Clarifying third generation touch sensing

Tuesday, August 24th, 2010 by Robert Cravotta

Eduardo’s response to first and second generation touch sensing provides a nice segue to clarifying third generation touch sensing capabilities. Eduardo said:

One other [classification] that I would say relates to “generations” is the single touch vs multitouch history; which I guess also relates [to] the evolution of algorithms and hardware to scan more electrodes and to interpolate the values between those electrodes. First generation: single touch and single touch matrixes; second generation: two touch, low resolution sliders; third generation: high resolution x-y sensing, multi touch detection.

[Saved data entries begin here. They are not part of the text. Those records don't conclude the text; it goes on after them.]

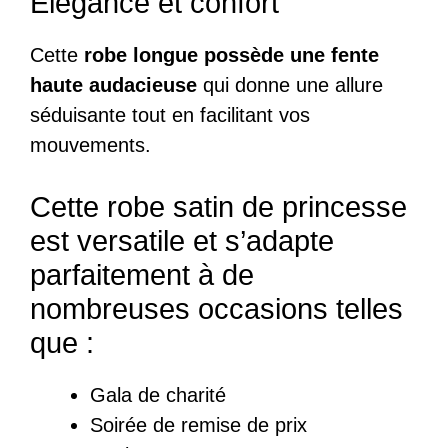
Élégance et confort
Cette
robe longue possède une fente
haute audacieuse
qui donne une allure
séduisante tout en facilitant vos
mouvements.
Cette robe satin de princesse
est versatile et s’adapte
parfaitement à de
nombreuses occasions telles
que :
Gala de charité
Soirée de remise de prix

While there is a “generational” shift between single- and multi-touch sensing, I am not sure the uses for multi-touch commands have reached a tipping point of adoption. My non-scientific survey of what types of multi-touch commands people know how to use yields only zoom and rotate commands. The MSDN library entry for touch provides an indication of the maturity of multi-touch interfaces; it identifies that Windows 7 supports new multi-touch gestures such as pan, zoom, rotate, two-finger tap, as well as press and tap. However, these multi-touch commands are more like manipulations where the “input corresponds directly to how the object would react naturally to the same action in the real world.”

I am excited about the possibilities of multi-touch interfaces, but I think standardizing gesture recognition for movements such as flicks, traces, and drags, which go beyond location and pen up/down data, is the relevant characteristic of third generation touch sensing. Nor is gesture recognition limited to touch interfaces. For example, there are initiatives and modules available that enable applications to recognize mouse gestures. The figures (from the referenced mouse gesture page) highlight a challenge of touch interfaces – how to provide feedback and a means for the user to visually see how to perform the touch command. The figure relies on an optional feature to display a “mouse trail” so that the reader can understand the motion of the gesture. The example figure illustrates a gesture command that combines tracing with a right-up-left gesture to signal to a browser application to open all hyperlinks that the trace crossed in separate tabs.

Open links in tabs (end with Right-Up-Left): Making any gesture ending with a straight Right-Up-Left movement opens all crossed links in tabs.

A common and useful mouse-based gesture that is not yet standard across touch sensing solutions is recognizing a hovering finger or pointer. Several capacitive touch solutions can technically sense a hovering finger, but the software to accomplish this type of detection is currently left to the device and application developer. An important component of detecting a hovering finger is detecting not just where the fingertip is but also what additional part of the display the rest of the finger or pointer is covering so that the application software can place the pop-up or context windows away from the user’s finger.

While some developers will invest the time and resources to add these types of capabilities to their designs today, gesture recognition will not reach a tipping-point until the software to recognize gestures, identify and filter out bad gestures, and abstract the gesture motion into a set of commands finds its way into IP libraries or operating system drivers.